Within the records below, how many lines contain "خديجة"? The answer is that number alone.

=== Supplied data ===

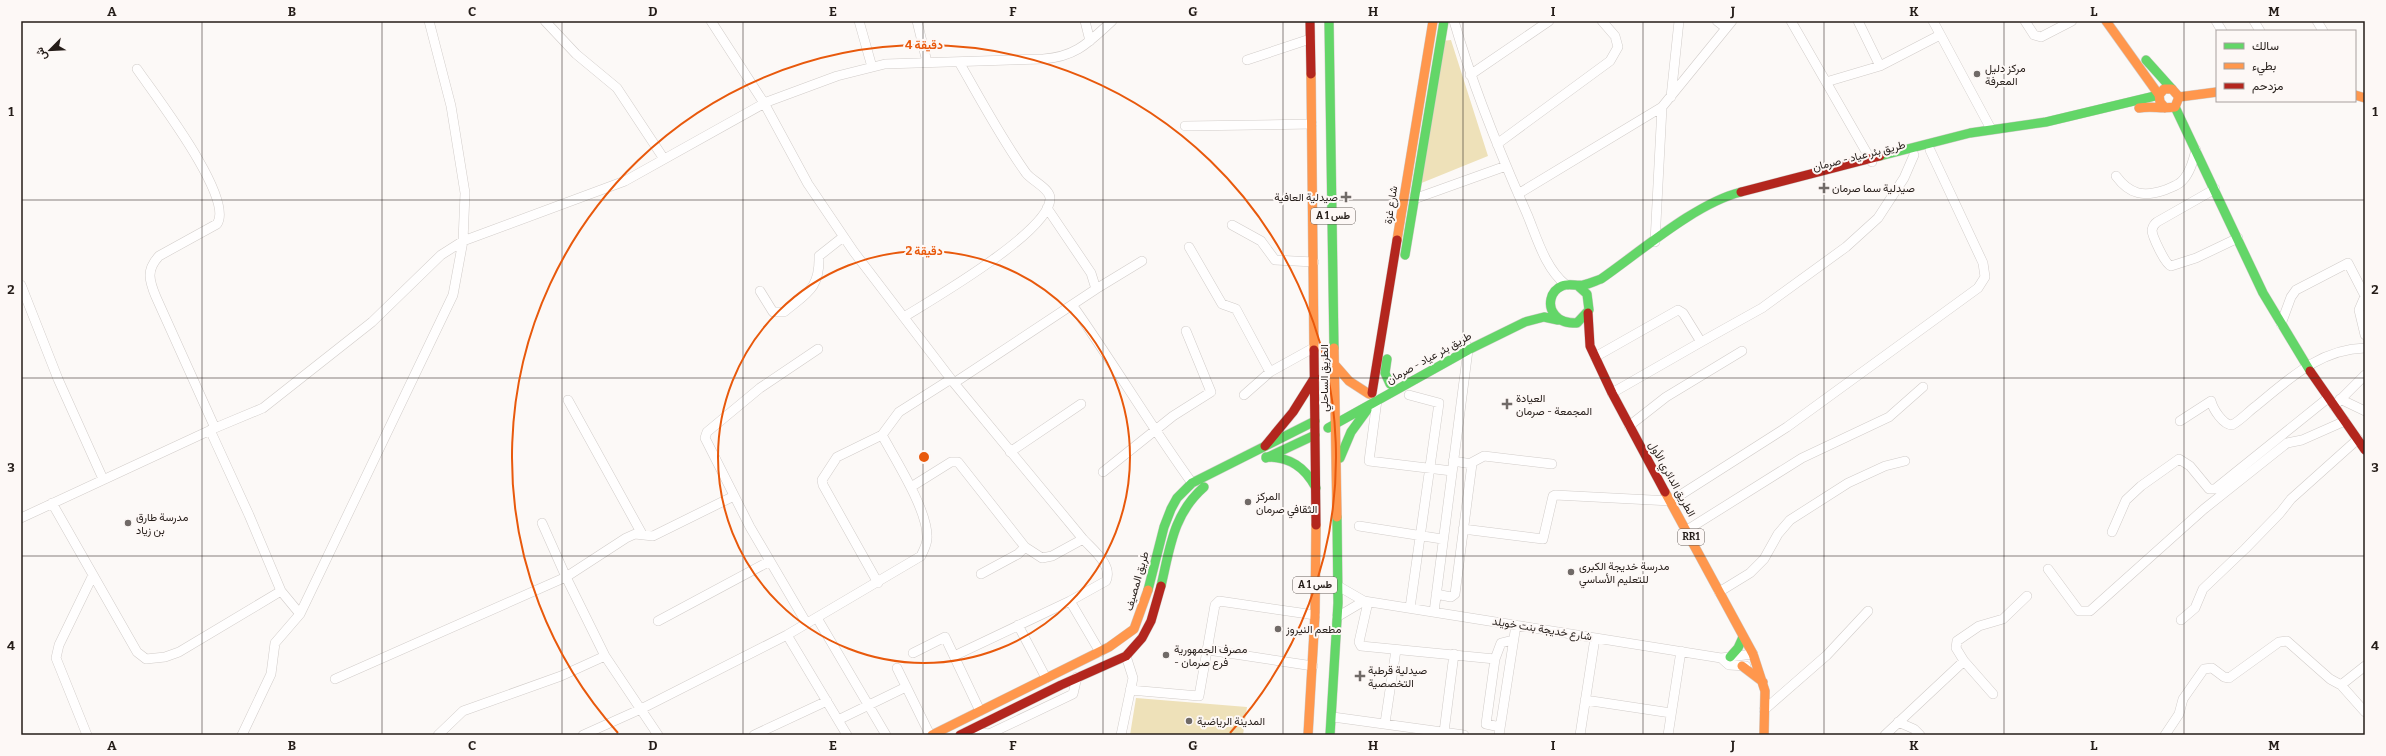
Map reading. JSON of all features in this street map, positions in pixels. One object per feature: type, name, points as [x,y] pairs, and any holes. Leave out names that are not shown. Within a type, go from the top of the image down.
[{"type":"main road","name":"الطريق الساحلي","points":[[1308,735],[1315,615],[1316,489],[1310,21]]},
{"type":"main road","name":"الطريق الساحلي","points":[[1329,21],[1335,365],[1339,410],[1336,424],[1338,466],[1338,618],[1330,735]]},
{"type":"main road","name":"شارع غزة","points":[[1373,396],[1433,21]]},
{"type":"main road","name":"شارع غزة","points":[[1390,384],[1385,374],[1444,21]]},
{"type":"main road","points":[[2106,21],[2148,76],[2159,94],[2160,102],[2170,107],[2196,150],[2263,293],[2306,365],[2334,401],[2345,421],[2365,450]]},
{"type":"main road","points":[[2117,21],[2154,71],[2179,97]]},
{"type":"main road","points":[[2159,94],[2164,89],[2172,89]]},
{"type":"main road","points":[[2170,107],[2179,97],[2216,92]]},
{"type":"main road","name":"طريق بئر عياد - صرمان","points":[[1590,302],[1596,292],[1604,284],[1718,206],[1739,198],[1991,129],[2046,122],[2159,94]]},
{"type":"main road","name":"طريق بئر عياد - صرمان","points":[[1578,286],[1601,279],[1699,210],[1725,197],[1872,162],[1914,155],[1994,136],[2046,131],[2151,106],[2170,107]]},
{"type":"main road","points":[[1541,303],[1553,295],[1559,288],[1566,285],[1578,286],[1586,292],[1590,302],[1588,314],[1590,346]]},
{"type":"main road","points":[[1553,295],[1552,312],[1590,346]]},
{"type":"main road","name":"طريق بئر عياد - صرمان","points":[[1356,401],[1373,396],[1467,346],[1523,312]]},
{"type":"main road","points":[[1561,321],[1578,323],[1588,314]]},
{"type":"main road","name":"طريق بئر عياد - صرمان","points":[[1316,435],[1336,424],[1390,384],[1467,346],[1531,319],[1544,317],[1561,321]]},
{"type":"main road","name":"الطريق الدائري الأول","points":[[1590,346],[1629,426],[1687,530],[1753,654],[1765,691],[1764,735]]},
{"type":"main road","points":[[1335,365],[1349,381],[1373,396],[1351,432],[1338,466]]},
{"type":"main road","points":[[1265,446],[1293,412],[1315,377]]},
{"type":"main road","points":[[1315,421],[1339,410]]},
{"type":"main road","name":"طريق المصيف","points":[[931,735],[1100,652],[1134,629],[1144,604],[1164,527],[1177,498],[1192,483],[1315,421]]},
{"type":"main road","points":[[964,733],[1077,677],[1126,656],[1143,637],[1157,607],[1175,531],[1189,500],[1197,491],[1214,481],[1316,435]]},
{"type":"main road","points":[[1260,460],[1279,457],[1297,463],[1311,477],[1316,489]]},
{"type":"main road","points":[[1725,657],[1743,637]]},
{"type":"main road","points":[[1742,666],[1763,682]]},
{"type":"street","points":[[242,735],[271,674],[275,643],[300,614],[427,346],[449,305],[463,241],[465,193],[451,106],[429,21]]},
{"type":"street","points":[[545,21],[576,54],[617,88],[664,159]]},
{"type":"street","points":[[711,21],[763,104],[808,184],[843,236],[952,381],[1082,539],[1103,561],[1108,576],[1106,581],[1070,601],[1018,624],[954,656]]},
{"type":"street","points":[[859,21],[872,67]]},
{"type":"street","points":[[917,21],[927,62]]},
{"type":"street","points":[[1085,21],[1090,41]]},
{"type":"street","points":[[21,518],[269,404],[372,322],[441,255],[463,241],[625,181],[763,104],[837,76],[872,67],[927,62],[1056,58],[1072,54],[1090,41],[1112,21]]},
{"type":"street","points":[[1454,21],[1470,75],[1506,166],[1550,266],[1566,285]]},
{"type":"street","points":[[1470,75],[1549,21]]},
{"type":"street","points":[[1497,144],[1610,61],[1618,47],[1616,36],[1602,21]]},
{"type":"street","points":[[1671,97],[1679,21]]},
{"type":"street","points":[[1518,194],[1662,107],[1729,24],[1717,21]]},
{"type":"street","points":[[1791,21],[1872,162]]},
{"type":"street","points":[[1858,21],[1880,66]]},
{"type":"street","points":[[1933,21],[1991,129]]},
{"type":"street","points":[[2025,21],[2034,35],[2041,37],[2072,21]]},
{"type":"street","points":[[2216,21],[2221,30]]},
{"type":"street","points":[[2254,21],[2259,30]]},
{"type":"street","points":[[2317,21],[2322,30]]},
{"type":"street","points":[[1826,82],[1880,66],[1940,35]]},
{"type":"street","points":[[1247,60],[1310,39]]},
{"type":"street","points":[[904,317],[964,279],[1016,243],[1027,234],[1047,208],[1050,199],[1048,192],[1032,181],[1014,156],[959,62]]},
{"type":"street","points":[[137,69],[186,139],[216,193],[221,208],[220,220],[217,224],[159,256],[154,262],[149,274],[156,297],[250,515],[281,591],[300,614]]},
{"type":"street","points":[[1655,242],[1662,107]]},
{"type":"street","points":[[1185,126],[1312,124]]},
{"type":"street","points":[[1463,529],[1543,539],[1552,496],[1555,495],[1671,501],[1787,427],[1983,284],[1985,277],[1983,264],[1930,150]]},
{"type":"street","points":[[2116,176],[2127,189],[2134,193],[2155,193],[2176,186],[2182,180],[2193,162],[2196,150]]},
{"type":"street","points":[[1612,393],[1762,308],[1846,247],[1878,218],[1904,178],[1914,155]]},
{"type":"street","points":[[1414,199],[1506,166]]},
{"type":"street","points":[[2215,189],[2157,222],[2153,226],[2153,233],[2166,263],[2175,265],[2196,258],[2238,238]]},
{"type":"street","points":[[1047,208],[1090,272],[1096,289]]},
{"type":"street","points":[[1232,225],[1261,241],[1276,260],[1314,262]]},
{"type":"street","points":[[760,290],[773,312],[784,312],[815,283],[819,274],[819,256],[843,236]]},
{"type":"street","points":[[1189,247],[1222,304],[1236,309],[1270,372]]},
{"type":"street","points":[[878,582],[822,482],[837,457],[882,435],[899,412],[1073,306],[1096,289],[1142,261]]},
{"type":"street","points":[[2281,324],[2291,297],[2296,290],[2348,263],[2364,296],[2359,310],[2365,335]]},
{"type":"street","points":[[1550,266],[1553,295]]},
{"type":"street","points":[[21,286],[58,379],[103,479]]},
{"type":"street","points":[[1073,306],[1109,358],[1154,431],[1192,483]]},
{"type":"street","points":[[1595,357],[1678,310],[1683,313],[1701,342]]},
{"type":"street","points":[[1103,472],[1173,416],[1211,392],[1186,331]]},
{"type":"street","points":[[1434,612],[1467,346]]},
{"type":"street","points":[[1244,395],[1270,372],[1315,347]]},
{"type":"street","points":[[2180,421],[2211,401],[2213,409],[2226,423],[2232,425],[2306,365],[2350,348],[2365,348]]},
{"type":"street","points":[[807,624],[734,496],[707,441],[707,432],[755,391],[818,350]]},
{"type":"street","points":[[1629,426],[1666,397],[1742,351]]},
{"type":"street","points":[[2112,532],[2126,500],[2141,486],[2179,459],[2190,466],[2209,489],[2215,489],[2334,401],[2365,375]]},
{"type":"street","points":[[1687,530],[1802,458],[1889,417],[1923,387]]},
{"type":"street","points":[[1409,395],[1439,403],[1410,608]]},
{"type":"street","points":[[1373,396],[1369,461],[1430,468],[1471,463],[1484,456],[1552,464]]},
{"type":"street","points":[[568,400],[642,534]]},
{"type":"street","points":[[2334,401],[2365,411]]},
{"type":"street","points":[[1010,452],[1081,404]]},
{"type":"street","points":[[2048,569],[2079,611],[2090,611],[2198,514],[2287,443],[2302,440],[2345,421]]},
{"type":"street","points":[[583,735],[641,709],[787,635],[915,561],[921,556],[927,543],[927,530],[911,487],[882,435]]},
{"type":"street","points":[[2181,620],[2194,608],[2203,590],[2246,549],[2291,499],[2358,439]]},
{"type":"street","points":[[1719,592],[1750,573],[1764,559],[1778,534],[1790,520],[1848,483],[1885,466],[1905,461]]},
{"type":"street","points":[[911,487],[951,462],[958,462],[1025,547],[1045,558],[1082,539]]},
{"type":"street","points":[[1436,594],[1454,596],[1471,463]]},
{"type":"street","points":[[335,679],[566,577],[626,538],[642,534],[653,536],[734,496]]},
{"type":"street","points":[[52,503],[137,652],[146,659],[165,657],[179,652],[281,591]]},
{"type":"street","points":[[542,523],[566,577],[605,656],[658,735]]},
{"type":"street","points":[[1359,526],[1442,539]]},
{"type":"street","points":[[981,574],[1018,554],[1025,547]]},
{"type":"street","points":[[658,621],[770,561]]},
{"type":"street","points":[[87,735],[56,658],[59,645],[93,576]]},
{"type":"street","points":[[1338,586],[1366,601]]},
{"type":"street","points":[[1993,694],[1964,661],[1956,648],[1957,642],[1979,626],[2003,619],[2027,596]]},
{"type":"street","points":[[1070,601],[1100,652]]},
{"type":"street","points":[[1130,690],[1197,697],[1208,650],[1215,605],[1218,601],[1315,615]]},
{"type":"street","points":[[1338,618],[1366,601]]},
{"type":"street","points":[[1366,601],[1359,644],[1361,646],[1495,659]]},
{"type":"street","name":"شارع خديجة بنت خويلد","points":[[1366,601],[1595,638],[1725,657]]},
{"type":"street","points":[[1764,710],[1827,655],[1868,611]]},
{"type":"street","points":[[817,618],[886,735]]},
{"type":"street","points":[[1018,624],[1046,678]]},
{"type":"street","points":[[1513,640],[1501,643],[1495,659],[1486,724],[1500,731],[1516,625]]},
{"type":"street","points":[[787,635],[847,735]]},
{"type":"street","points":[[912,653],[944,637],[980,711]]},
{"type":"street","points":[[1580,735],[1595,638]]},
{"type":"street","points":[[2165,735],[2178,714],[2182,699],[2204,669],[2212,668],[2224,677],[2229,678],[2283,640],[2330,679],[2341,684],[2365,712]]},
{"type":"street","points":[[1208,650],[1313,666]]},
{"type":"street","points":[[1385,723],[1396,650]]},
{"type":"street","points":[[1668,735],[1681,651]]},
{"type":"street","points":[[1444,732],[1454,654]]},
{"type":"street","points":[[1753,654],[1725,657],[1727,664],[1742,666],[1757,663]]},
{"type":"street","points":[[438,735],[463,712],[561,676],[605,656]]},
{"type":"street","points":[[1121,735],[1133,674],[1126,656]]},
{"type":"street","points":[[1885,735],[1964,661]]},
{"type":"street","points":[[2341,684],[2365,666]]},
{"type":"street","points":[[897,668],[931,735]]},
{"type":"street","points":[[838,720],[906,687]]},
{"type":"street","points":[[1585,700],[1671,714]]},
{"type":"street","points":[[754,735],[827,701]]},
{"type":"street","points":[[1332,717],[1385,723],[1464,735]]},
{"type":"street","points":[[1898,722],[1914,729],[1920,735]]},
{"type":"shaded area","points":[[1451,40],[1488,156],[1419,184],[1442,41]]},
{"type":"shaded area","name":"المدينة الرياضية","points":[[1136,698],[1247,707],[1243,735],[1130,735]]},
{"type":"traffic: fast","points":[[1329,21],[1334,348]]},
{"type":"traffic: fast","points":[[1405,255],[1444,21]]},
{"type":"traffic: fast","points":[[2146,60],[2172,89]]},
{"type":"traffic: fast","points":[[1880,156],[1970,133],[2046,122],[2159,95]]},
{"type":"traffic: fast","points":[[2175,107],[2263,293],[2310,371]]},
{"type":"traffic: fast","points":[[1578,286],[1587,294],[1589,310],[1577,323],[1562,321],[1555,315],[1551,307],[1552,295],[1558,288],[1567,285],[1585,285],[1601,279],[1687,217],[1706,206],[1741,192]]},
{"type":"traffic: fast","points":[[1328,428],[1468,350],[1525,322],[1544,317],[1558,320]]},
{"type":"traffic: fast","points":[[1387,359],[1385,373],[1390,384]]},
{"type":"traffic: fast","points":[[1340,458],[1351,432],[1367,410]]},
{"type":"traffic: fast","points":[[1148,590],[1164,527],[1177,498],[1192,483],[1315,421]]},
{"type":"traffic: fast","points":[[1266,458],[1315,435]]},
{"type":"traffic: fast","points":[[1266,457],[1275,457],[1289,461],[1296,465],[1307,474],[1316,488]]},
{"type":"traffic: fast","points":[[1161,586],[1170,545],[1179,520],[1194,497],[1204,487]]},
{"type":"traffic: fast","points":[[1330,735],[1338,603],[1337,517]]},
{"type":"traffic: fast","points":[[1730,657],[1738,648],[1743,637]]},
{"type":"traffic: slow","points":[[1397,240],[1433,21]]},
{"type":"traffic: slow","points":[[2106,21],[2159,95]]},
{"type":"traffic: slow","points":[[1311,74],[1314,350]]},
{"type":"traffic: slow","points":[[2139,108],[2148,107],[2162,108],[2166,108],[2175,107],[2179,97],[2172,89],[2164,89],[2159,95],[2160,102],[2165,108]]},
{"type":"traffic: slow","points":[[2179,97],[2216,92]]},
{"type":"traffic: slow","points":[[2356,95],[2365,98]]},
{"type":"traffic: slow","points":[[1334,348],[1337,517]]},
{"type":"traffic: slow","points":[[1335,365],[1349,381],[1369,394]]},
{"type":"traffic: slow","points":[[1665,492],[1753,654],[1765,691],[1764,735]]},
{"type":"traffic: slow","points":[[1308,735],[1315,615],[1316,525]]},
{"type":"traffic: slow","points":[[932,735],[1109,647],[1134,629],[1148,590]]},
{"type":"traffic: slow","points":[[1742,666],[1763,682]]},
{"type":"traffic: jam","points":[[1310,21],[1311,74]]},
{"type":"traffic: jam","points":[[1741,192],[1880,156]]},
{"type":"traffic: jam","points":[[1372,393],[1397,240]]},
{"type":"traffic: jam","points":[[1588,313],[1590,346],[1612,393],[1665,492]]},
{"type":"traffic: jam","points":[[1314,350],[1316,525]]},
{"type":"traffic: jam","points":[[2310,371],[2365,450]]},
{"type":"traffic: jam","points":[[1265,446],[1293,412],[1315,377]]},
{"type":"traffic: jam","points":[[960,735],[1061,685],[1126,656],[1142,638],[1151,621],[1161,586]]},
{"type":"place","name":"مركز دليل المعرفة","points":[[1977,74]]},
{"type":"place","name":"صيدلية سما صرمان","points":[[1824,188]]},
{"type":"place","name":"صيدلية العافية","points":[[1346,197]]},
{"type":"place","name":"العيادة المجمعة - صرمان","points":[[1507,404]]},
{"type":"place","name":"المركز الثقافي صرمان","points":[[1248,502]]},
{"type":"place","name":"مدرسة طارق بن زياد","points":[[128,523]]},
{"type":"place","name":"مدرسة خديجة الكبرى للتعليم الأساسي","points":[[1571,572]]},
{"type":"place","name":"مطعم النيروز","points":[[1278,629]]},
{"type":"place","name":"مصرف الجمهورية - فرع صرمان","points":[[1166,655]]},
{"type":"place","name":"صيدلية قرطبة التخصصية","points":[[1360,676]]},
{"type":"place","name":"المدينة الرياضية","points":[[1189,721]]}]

===

Response to this exercise
2